J’ai eu la chance de déguster plus d’une douzaine de vins du domaine Viret et il est difficile de donner son avis car c’est parfois déroutant, surprenant, et les goûts de chacun peuvent être si différents. Mais les vins que j’ai le plus appréciés en vinification « traditionnelle » ont été : Emergence 2008 rouge, Mareotis 2009 rouge, Colonnade 2009 rouge, des vins qui ont tous en commun une grande amplitude aromatique ; en bouche on leur trouve de la finesse, du fruité, mais aussi de la puissance et de la longueur. Dans les cuvées « Dolia » trois vins à découvrir : Paradis Ambré 2010 blanc, Paradis Rouge 2010 rouge, Terre de Grenache 2009, rouge. Là on est dans un autre monde de saveurs, de textures, et de sensations. Il faut oublier un peu les références traditionnelles de dégustation, et se laisser aller à découvrir des vins différents mais avec des dénominateurs communs : finesse, fraîcheur, fruité.
Un vin c’est un goût, un plaisir, mais c’est aussi un souvenir, une ambiance, une mémoire olfactive et émotionnelle, et lorsqu’on visite le domaine Viret notre esprit ne peut rester insensible, on se pose forcément des questions, on ressent forcément quelque chose, qui remonte lorsqu’on ouvre une bouteille. Ces personnes sont allées jusqu’au bout de leurs idées, de leurs convictions ; et depuis leur village perdu dans la Drôme provençale ils ont réussi à faire connaître leurs vins dans le monde entier de par le concept de la cosmoculture. Alors certes, maintenant, il y a l’aspect communication, événementiel : séminaires, oenotourisme et quelque part un peu le business qui tourne autour mais bravo !… Car il fallait quand même le créer et le réaliser, ce sacré concept.

Carnet de route : « Hotel Sivou »

TRAVAIL DEMANDÉ: Indiquez si chacune des affirmations suivantes concorde avec l'extrait fourni, en répondant par oui ou par non et en citant textuellement les mots qui tranchent : (a) Colonnade 2009 rouge figure parmi les vins en vinification traditionnelle les plus appréciés ; (b) le domaine Viret est situé dans un village de la Drôme provençale ; (c) Paradis Ambré 2010 est un vin rouge. Seul l'extrait fourni sert de référence.

DONNÉES ENREGISTRÉES:
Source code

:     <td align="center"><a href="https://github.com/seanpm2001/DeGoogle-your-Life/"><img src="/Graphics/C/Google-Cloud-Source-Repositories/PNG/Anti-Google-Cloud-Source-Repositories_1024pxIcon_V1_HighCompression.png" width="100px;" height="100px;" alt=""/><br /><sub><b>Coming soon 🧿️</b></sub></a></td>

RÉPONSE AU PROBLÈME:
(a) Oui : « Colonnade 2009 rouge ».
(b) Oui : « depuis leur village perdu dans la Drôme provençale ».
(c) Non : « Paradis Ambré 2010 blanc ».